Ford Vega That never happened partly because the Ford Motor Company took an interest in the Vega and summoned it back to Dearborn to help celebrate the firm's 50th anniversary. While in Detroit, Gardner dropped in to visit fellow stylists at GM. Dave Holls, who began designing Cadillacs in 1952, recalls the day the Vega appeared. "Every designer in the place was immediately drawn to the windows. Five minutes later, the studios were empty and everyone was down in the parking lot looking at Gardner's Vega. It was such a pure statement. We all thought it was just an exquisite little American sports car. Interestingly enough, the small team working on the Corvette at the time were buried so deeply in the styling building that they missed seeing the car."
Ford displayed the Vega for several years at its Rotunda exhibition hall and then it gradually slipped into obscurity. But not before a seed was planted. While strolling through the 1953 Paris Auto Show, Henry Ford II first acknowledged interest in building his own two-seat roadster, which would become the 1955 Thunderbird.

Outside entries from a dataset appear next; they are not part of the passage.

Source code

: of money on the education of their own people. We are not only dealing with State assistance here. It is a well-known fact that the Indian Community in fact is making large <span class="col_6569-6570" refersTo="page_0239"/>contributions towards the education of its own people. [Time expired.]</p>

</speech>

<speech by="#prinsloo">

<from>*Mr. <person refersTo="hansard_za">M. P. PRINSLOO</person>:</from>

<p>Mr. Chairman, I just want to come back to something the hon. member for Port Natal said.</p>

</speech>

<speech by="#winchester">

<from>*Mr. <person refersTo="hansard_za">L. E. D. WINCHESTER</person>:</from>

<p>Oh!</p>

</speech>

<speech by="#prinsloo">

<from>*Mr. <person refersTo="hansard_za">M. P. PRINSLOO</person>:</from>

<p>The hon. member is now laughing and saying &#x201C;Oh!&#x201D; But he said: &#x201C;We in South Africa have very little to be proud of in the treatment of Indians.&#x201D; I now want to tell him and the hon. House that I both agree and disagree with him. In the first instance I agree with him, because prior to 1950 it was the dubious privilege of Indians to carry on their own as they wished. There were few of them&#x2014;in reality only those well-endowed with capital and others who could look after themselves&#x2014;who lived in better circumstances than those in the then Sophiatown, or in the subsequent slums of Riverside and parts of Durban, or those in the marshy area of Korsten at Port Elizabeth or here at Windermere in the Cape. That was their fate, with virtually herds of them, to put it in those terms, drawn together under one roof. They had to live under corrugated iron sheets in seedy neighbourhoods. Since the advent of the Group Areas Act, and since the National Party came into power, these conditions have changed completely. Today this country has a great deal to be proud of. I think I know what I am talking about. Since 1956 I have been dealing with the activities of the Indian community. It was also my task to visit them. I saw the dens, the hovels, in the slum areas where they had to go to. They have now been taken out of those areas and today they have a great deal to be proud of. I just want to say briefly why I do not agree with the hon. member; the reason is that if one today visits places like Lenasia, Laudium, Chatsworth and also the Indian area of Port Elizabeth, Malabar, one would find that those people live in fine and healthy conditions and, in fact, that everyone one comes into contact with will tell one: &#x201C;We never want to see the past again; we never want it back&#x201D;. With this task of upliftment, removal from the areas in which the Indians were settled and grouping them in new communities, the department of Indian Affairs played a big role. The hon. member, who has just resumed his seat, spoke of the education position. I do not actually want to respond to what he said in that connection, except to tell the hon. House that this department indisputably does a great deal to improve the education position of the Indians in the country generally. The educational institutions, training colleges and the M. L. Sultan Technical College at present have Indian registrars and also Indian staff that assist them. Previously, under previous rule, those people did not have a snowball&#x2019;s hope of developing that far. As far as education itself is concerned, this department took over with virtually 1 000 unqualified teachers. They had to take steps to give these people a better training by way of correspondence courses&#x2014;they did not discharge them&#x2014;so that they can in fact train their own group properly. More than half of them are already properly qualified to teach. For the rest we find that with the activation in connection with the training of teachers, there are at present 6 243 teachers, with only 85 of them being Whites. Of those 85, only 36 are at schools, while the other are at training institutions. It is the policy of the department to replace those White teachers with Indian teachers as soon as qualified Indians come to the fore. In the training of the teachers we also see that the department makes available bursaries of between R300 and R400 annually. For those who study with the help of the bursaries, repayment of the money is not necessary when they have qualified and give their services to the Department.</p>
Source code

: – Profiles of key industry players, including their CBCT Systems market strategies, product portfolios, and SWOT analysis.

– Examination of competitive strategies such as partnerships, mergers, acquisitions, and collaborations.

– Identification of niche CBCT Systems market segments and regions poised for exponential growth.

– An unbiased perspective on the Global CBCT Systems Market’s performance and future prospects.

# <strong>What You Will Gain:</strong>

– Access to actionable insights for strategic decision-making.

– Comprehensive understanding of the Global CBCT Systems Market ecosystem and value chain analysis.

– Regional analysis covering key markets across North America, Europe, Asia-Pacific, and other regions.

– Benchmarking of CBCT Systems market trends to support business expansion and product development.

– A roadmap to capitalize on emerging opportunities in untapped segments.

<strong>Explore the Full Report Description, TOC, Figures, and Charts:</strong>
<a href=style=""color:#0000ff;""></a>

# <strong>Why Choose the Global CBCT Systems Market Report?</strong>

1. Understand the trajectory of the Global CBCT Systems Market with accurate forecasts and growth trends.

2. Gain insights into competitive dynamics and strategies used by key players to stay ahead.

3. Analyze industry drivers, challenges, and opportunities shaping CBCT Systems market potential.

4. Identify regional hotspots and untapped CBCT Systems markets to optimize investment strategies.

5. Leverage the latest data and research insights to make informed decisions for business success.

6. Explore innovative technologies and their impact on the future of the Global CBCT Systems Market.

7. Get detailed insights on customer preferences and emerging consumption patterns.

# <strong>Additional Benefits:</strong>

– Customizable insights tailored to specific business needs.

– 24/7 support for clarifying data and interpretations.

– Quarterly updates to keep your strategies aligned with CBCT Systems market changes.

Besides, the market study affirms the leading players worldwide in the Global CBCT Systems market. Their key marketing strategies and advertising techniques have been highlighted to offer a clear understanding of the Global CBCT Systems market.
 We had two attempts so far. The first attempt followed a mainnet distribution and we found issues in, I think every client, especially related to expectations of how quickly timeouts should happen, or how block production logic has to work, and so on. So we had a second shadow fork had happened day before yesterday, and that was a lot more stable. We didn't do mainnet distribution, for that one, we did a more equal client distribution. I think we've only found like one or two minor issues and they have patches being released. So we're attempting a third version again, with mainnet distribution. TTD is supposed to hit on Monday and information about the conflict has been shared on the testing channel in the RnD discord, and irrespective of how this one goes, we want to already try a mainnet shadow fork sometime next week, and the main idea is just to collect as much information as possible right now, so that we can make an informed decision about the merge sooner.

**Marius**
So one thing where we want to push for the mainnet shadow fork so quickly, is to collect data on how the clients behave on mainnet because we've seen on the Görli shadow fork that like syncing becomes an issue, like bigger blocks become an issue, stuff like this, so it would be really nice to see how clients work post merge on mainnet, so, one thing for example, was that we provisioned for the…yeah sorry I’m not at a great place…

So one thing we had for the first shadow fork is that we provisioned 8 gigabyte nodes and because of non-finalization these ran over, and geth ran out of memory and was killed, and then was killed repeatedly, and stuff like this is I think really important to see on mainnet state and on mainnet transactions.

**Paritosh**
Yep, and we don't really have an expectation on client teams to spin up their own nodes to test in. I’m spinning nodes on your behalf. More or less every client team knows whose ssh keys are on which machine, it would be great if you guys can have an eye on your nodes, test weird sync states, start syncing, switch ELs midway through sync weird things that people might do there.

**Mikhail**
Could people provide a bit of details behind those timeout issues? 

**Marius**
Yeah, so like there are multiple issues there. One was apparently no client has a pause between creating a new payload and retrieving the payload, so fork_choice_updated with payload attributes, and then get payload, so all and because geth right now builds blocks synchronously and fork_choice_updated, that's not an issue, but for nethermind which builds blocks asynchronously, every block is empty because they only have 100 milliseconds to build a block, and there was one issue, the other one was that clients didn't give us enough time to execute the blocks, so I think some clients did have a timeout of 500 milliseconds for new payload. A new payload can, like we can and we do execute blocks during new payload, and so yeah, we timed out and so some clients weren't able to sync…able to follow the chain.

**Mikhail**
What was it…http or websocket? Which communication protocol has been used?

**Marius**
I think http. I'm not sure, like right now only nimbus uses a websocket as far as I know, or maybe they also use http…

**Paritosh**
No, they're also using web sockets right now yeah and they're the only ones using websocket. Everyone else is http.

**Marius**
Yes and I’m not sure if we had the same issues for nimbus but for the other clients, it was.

Gardner is credited with singlehandedly designing the 1956 line of Studebakers in a rented warehouse. And he competed against four other teams in a competition established to design the 1956 Lincoln Continental Mark II. Busy with his design career, Gardner passed the Vega to an associate who planned to update the driveline with a more powerful engine. Once disassembled, it spent the next 40 or so years moving from one garage to the next in the greater-Detroit area. Gardner's last design project was a neo-classic (Bentleyesque coachwork over a modern driveline) commissioned by firearms magnate Bill Ruger. The only details of his demise are that he asphyxiated himself in a friend's Auburn, Indiana garage in the spring of 1976.
The Vega continued its slow shuffle around Detroit. Gardner's psychologist, who collected specialty and prototype cars, rescued it from the hop-up artist. John Muir, the next owner, attempted to inch the machine down the long road back. "The engine was missing so I had one put together and I started reassembling the body to the frame." When it became clear he'd probably never get Humpty back together again, Muir offered the remains to dream car collector Joe Bortz. After several years of low-level negotiation, terms were finally agreed upon and Bortz hauled the fallen star to Chicago. When his friend Fran Roxas - the country's foremost V16 Cadillac restorer - spotted what was left of the Vega, it was love at first sight.
After a painstaking and expensive three-year disassembly and reconstruction in Roxas's Alsip, Illinois shop, the Ford Vega is back, more gorgeous than ever. Vince Gardner hoped to demonstrate that an American-made sports car could be just as tasteful and appealing as any import. Clearly, that mission has been accomplished and Gardner's legacy is secure.